I understand other’s  blogs about their Invisible illness and empathize with them.  I have found since I have started blogging a community here that I can relate to, that there are others out in the world like me and I’m not as alone as I truly feel at night.  I am relatively new to blogging, tonight is not a good night, the weather is changing, my eyes are blurry, fatigue has set in and I hurt all over. A migraine is creeping up on me tonight. I started blogging six months ago in the hopes that blogging would help me cope with the bipolar depression that I experience every winter season. So far, it’s not as bad as last year. Being able to sit in my rocking chair each night when I don’t  have the energy to do much more than get on my computer and share the times when I have more energy satisfies my soul.  It reminds me that this time is temporary and better times will come around.

This post started out tonight as a comment to a comrade in pain but got too verbose for a comment.  So thank you, warriorprincesscait and tlohuis for inspiring me to think tonight a little more than usual.  When I can’t think, I post my photography, which lately has been more than articles lately.  Winter is a horrible time but because of people like you and this blogging community that I’ve gotten myself involved in, it has become more bearable than in the past.


  1. Oh, Candace, I’m sorry to hear that you are a part of the Warriors Club. Sometimes the people we think should love and support us the most are entirely the people who don’t. I have experienced similar things with members of my family (and ALL of my friends). It is a very heartbreaking thing to go through, not to mention the fact that they are denying real and truly debilitating conditions. My heart breaks for you in reading this and I hope that you can find solace in people who truly do care about you and your medical and mental health. We all deserve someone who accepts us as we are and chooses to love us anyway, whether a friend, new or old, an online pal, significant other… if you haven’t found that, you will. There are people out there who can deal with our stuff and don’t think we are faking.

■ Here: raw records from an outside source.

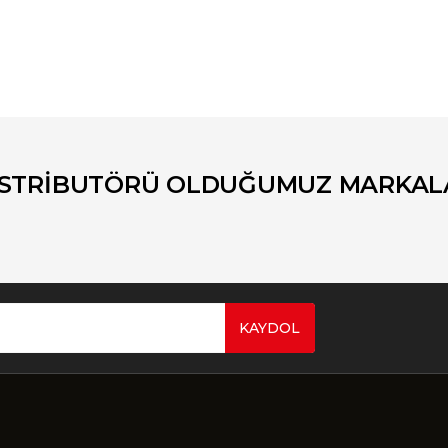
er konularda yetersiz gördüğünüz noktaları öneri formunu kullanarak tara
Bu ürüne ilk yorumu siz yapın!
Yorum Yaz
İSTRİBUTÖRÜ OLDUĞUMUZ MARKAL
KAYDOL
Gönder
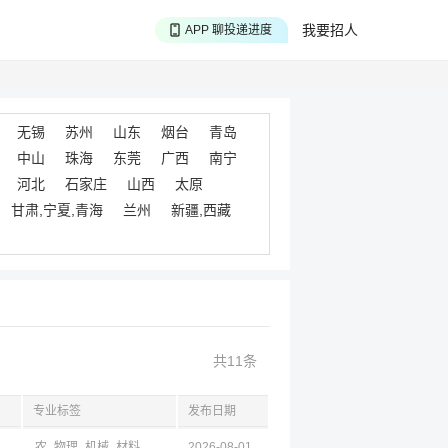
APP 聊投递进度
我要招人
APP 淘面试经验
APP 投精准职位
无锡
苏州
山东
烟台
青岛
中山
珠海
东莞
广西
南宁
河北
石家庄
山西
太原
甘肃,宁夏,青海
兰州
新疆,西藏
共11条
专业标签
发布日期
农
物理
机械
材料
化工
2026-08-01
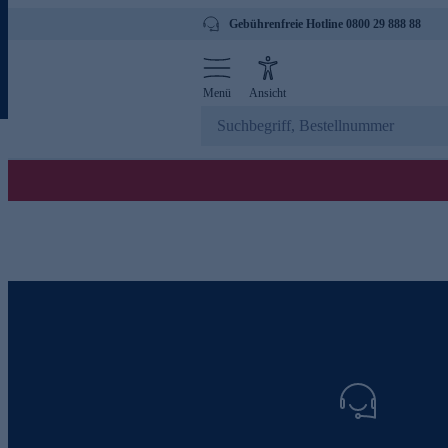
Gebührenfreie Hotline 0800 29 888 88
Menü
Ansicht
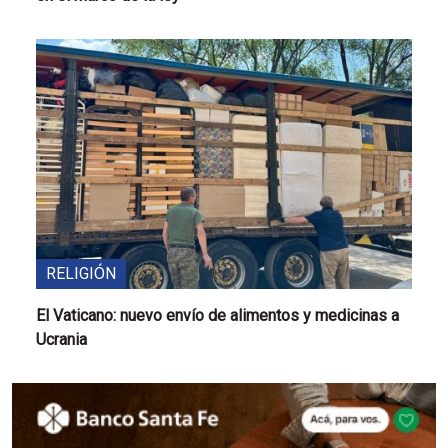
RELIGIÓN
El Vaticano: nuevo envío de alimentos y medicinas a
Ucrania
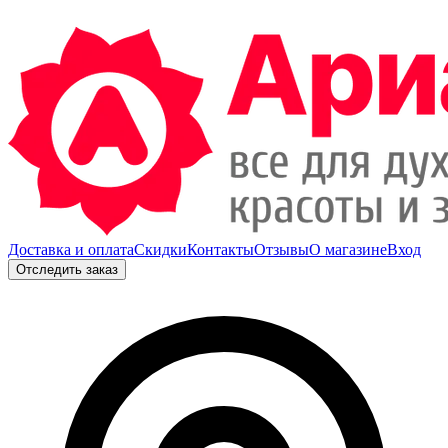
Доставка и оплата
Скидки
Контакты
Отзывы
О магазине
Вход
Отследить заказ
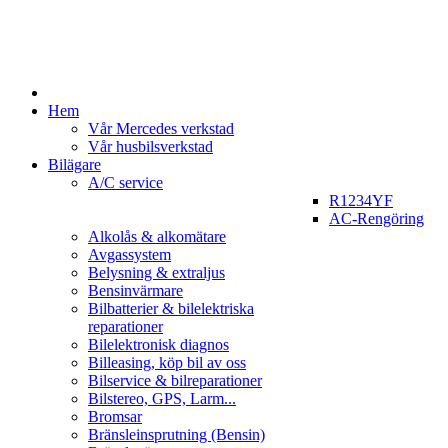
Hem
Vår Mercedes verkstad
Vår husbilsverkstad
Bilägare
A/C service
R1234YF
AC-Rengöring
Alkolås & alkomätare
Avgassystem
Belysning & extraljus
Bensinvärmare
Bilbatterier & bilelektriska
reparationer
Bilelektronisk diagnos
Billeasing, köp bil av oss
Bilservice & bilreparationer
Bilstereo, GPS, Larm...
Bromsar
Bränsleinsprutning (Bensin)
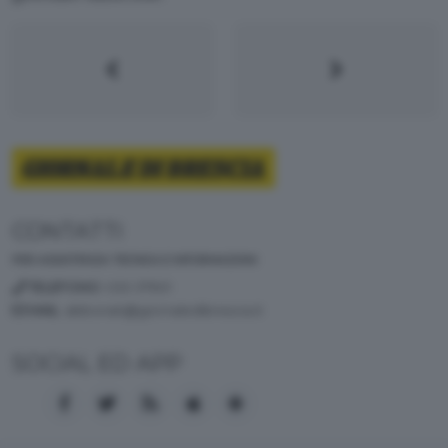
CONTATTI
PER ASSISTENZA TECNICA E INFORMAZIONI
TELEFONO
: 030 37901
MAIL
:
abbonati@giornaledibrescia.it
SOCIAL ED APP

I am so sorry you are suffering so much and I feel so honored to have inspired you to write this. You are truly a Warrior, and by opening up about your invisible illness, you have probably helped a group of people here on your blog as well. Stay Mighty, Warrior!
    ❤ Cait

    PS Migraines suck! So does pain. I feel you on that!

    Liked by 2 people

    1. I think this is why i have stayed in solitary confinenent basically for now 37 + years . I dont talk to friends (which have dwindled to 1) and forget talking to family. Ive had so many doctors misdiagnosis that now i handle things myself as holistically and stress free as possible. Its been better without the doctors. But, thanks this media has helped me vent where i have had none and alleviated at least one stress factor.

      Liked by 2 people

      1. Sometimes in life you have no choice. I would love to have the support system of a loved one or a special partner. I really don’t consider myself that strong, just doing what I have to do and trying to do it right.

        Liked by 1 person

      1. I agree. I’ve been dealing with mental health issues for more than half my life and was just recently diagnosed with RA. You are inspiring, and I hope I can do the same. Thanks for checking out my blog too!